🤖 AI Summary
Existing image simplification methods often rely on non-photorealistic rendering, struggling to balance visual abstraction with photorealistic fidelity. This work proposes a progressive semantic image simplification framework that iteratively reduces scene complexity through a sequence of selection, removal, and verification steps while preserving photometric realism. For the first time, it enables controllable, semantics-driven progressive simplification: a vision-language model identifies and ranks content elements by importance; generative editing combined with a learned validator ensures perceptual realism; and knowledge distillation yields an end-to-end image-to-video simplification model. The resulting simplification sequences are visually coherent and naturally support applications such as content-aware decluttering, semantic layering, and interactive editing.
📝 Abstract
Existing image simplification techniques often rely on Non-Photorealistic Rendering (NPR), transforming photographs into stylized sketches, cartoons, or paintings. While effective at reducing visual complexity, such approaches typically sacrifice photographic realism.
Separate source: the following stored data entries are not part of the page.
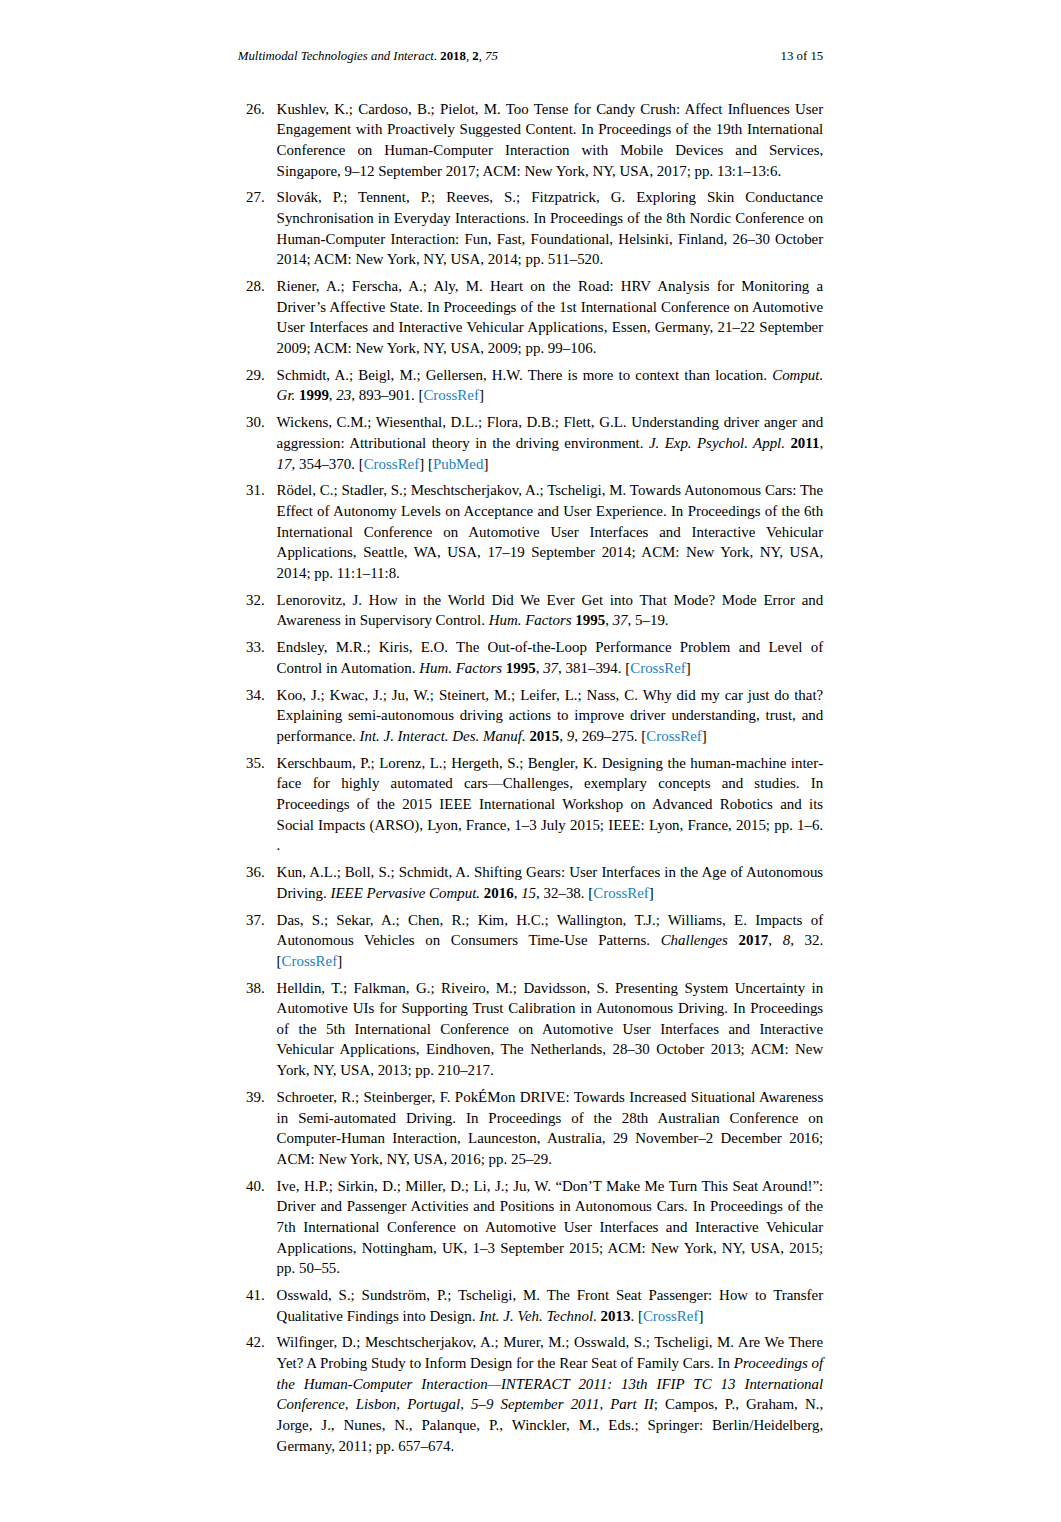Multimodal Technologies and Interact. 2018, 2, 75
13 of 15
Kushlev, K.; Cardoso, B.; Pielot, M. Too Tense for Candy Crush: Affect Influences User Engagement with Proactively Suggested Content. In Proceedings of the 19th International Conference on Human-Computer Interaction with Mobile Devices and Services, Singapore, 9–12 September 2017; ACM: New York, NY, USA, 2017; pp. 13:1–13:6.
Slovák, P.; Tennent, P.; Reeves, S.; Fitzpatrick, G. Exploring Skin Conductance Synchronisation in Everyday Interactions. In Proceedings of the 8th Nordic Conference on Human-Computer Interaction: Fun, Fast, Foundational, Helsinki, Finland, 26–30 October 2014; ACM: New York, NY, USA, 2014; pp. 511–520.
Riener, A.; Ferscha, A.; Aly, M. Heart on the Road: HRV Analysis for Monitoring a Driver’s Affective State. In Proceedings of the 1st International Conference on Automotive User Interfaces and Interactive Vehicular Applications, Essen, Germany, 21–22 September 2009; ACM: New York, NY, USA, 2009; pp. 99–106.
Schmidt, A.; Beigl, M.; Gellersen, H.W. There is more to context than location. Comput. Gr. 1999, 23, 893–901. [CrossRef]
Wickens, C.M.; Wiesenthal, D.L.; Flora, D.B.; Flett, G.L. Understanding driver anger and aggression: Attributional theory in the driving environment. J. Exp. Psychol. Appl. 2011, 17, 354–370. [CrossRef] [PubMed]
Rödel, C.; Stadler, S.; Meschtscherjakov, A.; Tscheligi, M. Towards Autonomous Cars: The Effect of Autonomy Levels on Acceptance and User Experience. In Proceedings of the 6th International Conference on Automotive User Interfaces and Interactive Vehicular Applications, Seattle, WA, USA, 17–19 September 2014; ACM: New York, NY, USA, 2014; pp. 11:1–11:8.
Lenorovitz, J. How in the World Did We Ever Get into That Mode? Mode Error and Awareness in Supervisory Control. Hum. Factors 1995, 37, 5–19.
Endsley, M.R.; Kiris, E.O. The Out-of-the-Loop Performance Problem and Level of Control in Automation. Hum. Factors 1995, 37, 381–394. [CrossRef]
Koo, J.; Kwac, J.; Ju, W.; Steinert, M.; Leifer, L.; Nass, C. Why did my car just do that? Explaining semi-autonomous driving actions to improve driver understanding, trust, and performance. Int. J. Interact. Des. Manuf. 2015, 9, 269–275. [CrossRef]
Kerschbaum, P.; Lorenz, L.; Hergeth, S.; Bengler, K. Designing the human-machine interface for highly automated cars—Challenges, exemplary concepts and studies. In Proceedings of the 2015 IEEE International Workshop on Advanced Robotics and its Social Impacts (ARSO), Lyon, France, 1–3 July 2015; IEEE: Lyon, France, 2015; pp. 1–6. .
Kun, A.L.; Boll, S.; Schmidt, A. Shifting Gears: User Interfaces in the Age of Autonomous Driving. IEEE Pervasive Comput. 2016, 15, 32–38. [CrossRef]
Das, S.; Sekar, A.; Chen, R.; Kim, H.C.; Wallington, T.J.; Williams, E. Impacts of Autonomous Vehicles on Consumers Time-Use Patterns. Challenges 2017, 8, 32. [CrossRef]
Helldin, T.; Falkman, G.; Riveiro, M.; Davidsson, S. Presenting System Uncertainty in Automotive UIs for Supporting Trust Calibration in Autonomous Driving. In Proceedings of the 5th International Conference on Automotive User Interfaces and Interactive Vehicular Applications, Eindhoven, The Netherlands, 28–30 October 2013; ACM: New York, NY, USA, 2013; pp. 210–217.
Schroeter, R.; Steinberger, F. PokÉMon DRIVE: Towards Increased Situational Awareness in Semi-automated Driving. In Proceedings of the 28th Australian Conference on Computer-Human Interaction, Launceston, Australia, 29 November–2 December 2016; ACM: New York, NY, USA, 2016; pp. 25–29.
Ive, H.P.; Sirkin, D.; Miller, D.; Li, J.; Ju, W. “Don’T Make Me Turn This Seat Around!”: Driver and Passenger Activities and Positions in Autonomous Cars. In Proceedings of the 7th International Conference on Automotive User Interfaces and Interactive Vehicular Applications, Nottingham, UK, 1–3 September 2015; ACM: New York, NY, USA, 2015; pp. 50–55.
Osswald, S.; Sundström, P.; Tscheligi, M. The Front Seat Passenger: How to Transfer Qualitative Findings into Design. Int. J. Veh. Technol. 2013. [CrossRef]
Wilfinger, D.; Meschtscherjakov, A.; Murer, M.; Osswald, S.; Tscheligi, M. Are We There Yet? A Probing Study to Inform Design for the Rear Seat of Family Cars. In Proceedings of the Human-Computer Interaction—INTERACT 2011: 13th IFIP TC 13 International Conference, Lisbon, Portugal, 5–9 September 2011, Part II; Campos, P., Graham, N., Jorge, J., Nunes, N., Palanque, P., Winckler, M., Eds.; Springer: Berlin/Heidelberg, Germany, 2011; pp. 657–674.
In this work, we explore a complementary direction: simplifying images while preserving their photorealistic appearance. We introduce progressive semantic image simplification, a framework that iteratively reduces scene complexity by removing and inpainting elements in a controlled manner. At each step, the resulting image remains a plausible natural photograph. Our method combines semantic understanding with generative editing, leveraging Vision-Language Models (VLMs) to identify and prioritize elements for removal, and a learned verifier to ensure photorealism and coherence throughout the process. This is implemented via an iterative Select-Remove-Verify pipeline that produces high-quality simplification trajectories. To improve efficiency, we further distill this process into an image-to-video generation model that directly predicts coherent simplification sequences from a single input image. Beyond generating cleaner and more focused compositions, our approach enables applications such as content-aware decluttering, semantic layer decomposition, and interactive editing. More broadly, our work suggests that simplification through structured content removal can serve as a practical mechanism for guiding visual interpretation within the photorealistic domain, complementing traditional abstraction methods.